Mas não era só isso. Por causa de sua conexão com a pousada e Jack, Lex também percebeu que sua percepção do fluxo do tempo ao redor começava a escapar-lhe. Parecia, para ele, que tinha corrido por poucos minutos, mas, se suas estimativas estivessem certas, já tinha se passado uma hora inteira.

Felizmente, mesmo enquanto corria, não encontrou nenhuma janela sem saída, ou teria gasto ainda mais tempo. Na verdade, tão profundo no cânion e tão comprimido por suas paredes, Lex quase sentiu que perderia completamente o rumo, incapaz até de determinar sua localização ou para que lado deveria ir.

Não havia inimigos nem armadilhas, talvez estivesse no caminho certo, mas isso não trazia esperança a Lex. Pelo contrário, ele ficou ainda mais sério ao perceber que aquilo era um verdadeiro obstáculo, difícil demais para ser superado sozinho. Ao final, apesar de seus melhores esforços para passar rapidamente, passou-se três horas.

Todo o cânion tremeu, como se dissesse que seu período de proteção de iniciante tinha acabado.
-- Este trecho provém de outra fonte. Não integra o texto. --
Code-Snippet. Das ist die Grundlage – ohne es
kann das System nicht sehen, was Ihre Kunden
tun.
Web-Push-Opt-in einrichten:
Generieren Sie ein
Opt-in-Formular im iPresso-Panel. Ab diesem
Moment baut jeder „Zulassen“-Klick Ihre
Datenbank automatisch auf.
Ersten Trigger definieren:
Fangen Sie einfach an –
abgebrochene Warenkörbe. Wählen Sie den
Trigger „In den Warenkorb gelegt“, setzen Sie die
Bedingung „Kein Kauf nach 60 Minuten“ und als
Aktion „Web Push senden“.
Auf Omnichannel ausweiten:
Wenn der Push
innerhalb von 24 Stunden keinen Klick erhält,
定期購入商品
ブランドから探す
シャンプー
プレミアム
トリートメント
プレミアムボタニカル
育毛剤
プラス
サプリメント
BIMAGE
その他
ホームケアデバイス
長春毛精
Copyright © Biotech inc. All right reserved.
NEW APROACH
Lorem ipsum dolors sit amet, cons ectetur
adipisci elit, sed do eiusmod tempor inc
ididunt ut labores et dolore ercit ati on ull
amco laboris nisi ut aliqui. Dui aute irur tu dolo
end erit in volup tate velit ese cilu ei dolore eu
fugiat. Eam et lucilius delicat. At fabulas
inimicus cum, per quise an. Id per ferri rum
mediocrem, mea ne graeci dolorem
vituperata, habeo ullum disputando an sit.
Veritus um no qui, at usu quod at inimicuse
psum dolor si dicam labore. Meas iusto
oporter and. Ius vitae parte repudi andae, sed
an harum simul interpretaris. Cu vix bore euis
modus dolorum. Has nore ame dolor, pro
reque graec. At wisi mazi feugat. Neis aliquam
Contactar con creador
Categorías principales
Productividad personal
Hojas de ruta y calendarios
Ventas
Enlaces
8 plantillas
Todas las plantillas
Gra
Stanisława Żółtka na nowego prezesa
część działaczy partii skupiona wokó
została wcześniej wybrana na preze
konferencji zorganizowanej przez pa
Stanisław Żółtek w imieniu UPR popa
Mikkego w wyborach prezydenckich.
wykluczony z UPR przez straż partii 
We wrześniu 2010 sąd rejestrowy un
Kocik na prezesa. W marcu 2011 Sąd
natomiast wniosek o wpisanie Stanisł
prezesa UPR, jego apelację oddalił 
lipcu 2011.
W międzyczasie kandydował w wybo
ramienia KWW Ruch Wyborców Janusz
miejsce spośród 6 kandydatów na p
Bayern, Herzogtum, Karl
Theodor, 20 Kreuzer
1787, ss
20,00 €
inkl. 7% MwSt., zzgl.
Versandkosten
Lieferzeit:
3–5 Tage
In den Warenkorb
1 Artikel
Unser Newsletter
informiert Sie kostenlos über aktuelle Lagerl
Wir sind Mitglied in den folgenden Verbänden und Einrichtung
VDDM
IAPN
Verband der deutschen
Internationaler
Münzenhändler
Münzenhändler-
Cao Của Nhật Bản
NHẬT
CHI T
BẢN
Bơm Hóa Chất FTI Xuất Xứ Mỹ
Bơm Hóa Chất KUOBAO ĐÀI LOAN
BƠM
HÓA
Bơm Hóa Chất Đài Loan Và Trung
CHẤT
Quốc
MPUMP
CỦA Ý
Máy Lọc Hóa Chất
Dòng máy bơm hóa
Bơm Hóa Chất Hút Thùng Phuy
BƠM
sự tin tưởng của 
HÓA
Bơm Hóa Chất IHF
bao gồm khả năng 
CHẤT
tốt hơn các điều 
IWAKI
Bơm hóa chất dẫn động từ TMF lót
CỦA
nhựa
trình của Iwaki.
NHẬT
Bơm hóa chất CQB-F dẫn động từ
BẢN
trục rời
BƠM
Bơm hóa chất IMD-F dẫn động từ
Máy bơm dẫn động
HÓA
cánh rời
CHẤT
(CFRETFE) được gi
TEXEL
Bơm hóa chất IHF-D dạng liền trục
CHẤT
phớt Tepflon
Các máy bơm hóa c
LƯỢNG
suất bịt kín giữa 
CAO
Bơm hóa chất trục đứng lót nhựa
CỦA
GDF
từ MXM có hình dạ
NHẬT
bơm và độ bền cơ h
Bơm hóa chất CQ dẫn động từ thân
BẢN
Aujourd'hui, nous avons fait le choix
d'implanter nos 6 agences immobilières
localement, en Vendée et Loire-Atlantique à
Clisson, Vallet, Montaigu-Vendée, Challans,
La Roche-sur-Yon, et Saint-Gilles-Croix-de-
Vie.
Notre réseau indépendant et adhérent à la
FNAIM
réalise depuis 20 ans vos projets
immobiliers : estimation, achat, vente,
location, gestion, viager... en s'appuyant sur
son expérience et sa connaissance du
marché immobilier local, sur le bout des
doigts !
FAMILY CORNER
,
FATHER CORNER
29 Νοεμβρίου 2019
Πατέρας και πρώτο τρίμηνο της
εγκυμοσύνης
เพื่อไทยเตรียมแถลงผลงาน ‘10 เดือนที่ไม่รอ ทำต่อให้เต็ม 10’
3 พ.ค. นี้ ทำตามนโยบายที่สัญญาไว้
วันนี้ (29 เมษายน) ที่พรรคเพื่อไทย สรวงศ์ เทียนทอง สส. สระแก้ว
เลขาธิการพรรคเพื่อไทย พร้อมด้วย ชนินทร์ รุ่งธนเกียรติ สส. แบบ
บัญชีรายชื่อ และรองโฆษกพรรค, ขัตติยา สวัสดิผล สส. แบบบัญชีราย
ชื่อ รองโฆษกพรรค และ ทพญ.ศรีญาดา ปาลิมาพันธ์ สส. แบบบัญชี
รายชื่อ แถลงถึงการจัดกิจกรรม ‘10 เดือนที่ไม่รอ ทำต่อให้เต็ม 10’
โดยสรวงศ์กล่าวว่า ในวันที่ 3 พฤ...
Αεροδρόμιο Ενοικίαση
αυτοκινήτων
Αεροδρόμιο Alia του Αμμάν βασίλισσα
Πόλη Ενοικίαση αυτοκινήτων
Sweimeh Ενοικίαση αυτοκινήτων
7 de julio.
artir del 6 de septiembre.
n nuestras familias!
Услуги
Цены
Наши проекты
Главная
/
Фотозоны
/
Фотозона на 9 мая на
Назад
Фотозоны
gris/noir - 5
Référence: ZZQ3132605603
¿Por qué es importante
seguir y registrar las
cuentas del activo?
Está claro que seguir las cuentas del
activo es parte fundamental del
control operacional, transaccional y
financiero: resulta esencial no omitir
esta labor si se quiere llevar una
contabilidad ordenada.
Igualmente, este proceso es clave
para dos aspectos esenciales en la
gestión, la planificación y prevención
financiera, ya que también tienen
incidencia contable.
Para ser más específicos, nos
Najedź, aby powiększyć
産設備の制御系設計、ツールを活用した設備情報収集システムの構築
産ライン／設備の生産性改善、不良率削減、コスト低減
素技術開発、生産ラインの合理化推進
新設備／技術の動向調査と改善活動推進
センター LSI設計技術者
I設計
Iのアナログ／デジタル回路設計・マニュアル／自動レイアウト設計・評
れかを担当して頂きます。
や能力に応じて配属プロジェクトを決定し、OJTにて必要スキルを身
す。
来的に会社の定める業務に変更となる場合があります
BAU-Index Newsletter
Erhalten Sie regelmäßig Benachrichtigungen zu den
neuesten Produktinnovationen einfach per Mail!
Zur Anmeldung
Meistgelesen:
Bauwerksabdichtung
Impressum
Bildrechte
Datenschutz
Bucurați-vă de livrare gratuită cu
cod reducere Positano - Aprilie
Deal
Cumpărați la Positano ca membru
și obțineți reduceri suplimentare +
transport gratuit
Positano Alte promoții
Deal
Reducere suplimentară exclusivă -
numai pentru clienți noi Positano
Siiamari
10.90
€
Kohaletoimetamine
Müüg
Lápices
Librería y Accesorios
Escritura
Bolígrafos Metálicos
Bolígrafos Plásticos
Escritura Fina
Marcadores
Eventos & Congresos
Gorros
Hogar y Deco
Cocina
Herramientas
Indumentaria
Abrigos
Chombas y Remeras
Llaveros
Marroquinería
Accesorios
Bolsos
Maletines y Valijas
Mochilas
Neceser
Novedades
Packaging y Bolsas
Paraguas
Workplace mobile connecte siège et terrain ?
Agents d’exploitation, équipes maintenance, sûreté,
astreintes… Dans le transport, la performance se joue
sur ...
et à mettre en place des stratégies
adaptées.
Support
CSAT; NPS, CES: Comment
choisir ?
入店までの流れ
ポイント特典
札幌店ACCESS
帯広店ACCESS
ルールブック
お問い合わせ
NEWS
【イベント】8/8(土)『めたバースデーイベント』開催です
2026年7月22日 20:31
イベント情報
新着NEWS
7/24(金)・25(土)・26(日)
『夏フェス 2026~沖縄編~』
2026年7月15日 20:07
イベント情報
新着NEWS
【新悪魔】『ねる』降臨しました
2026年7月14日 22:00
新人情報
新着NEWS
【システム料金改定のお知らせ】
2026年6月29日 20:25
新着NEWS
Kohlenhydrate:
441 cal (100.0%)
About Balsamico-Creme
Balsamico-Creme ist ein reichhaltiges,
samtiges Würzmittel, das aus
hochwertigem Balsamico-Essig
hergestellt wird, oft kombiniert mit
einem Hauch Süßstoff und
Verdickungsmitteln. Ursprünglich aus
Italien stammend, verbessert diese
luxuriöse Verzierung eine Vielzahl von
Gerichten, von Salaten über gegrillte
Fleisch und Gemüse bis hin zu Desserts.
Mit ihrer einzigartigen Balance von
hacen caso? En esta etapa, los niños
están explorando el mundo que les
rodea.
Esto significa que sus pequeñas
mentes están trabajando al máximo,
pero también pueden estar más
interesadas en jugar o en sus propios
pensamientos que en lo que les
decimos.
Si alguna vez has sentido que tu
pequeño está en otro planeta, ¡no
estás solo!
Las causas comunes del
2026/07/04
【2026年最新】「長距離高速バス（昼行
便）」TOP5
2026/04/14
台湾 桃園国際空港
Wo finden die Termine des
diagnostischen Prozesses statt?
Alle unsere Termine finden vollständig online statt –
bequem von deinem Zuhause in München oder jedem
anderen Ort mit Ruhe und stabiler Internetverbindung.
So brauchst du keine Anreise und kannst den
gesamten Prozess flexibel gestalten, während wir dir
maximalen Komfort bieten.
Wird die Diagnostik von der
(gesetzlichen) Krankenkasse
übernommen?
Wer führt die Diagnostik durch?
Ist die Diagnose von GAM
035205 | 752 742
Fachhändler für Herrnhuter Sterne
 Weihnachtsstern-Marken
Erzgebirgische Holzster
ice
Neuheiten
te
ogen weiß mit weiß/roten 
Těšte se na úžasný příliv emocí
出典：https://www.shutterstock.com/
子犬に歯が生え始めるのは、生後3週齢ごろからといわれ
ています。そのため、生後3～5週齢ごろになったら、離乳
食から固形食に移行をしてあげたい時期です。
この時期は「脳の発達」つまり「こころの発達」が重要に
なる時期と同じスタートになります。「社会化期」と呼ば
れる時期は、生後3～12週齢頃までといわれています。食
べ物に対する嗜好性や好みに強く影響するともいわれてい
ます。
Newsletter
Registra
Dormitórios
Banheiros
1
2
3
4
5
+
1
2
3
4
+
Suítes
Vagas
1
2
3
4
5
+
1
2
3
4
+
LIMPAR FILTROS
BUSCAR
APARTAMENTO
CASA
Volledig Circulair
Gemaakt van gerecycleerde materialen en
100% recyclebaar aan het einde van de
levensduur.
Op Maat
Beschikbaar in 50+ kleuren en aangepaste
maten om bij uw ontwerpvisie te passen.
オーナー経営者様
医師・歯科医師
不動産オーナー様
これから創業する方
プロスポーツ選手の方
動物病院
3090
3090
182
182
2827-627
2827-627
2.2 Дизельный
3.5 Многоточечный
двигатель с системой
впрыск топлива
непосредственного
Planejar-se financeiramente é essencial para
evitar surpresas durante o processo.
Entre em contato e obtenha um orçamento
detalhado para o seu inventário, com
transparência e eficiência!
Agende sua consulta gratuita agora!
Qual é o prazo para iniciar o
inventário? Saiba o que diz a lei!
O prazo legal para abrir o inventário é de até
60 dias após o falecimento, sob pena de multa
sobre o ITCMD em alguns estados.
Uma fina névoa começou a subir do chão, preenchendo o ar do cânion com uma energia com a qual Lex estava totalmente familiarizado.

"Fantasmas," gruiniu Lex ao puxar Naraka. Fantasmas não são exatamente as almas dos mortos, apesar de muitas culturas e crenças afirmarem isso. Eles são formas de vida distorcidas, nascidas da energia de uma alma quando ela colapsa, por isso às vezes parecem semelhantes às pessoas que morreram.

Fantasmas, assim como as criaturas de Abadom, almejam almas e a energia das quais elas são feitas, pois é isso que permite que eles cresçam. A razão de Lex não gostar deles era simples: eles eram todos pão duro!

O Templo da Meia-Noite aceitava visitantes de todas as raças, até algumas que Lex preferiria evitar, como os Gilati, uma raça de criaturas semelhantes a lesmas tão irritantes que dava até pra entender a vontade de fugir. Mas os fantasmas eram os mais baratos de todos, fazendo qualquer coisa para conseguir algo de graça, mesmo que o serviço realmente valesse a pena.

Um ponto importante a destacar é que Fantasmas e Espíritos não são a mesma coisa. Por exemplo, se um visitante pagar todas as suas posses para o Templo usar o serviço "Além da Sepultura", ele será transformado em Espírito. Isso permite que eles continuem existindo, embora em uma forma diferente — ligados aos limites do Templo. Já um Fantasma é sempre uma entidade nova, mesmo que herde algumas memórias da alma de onde veio.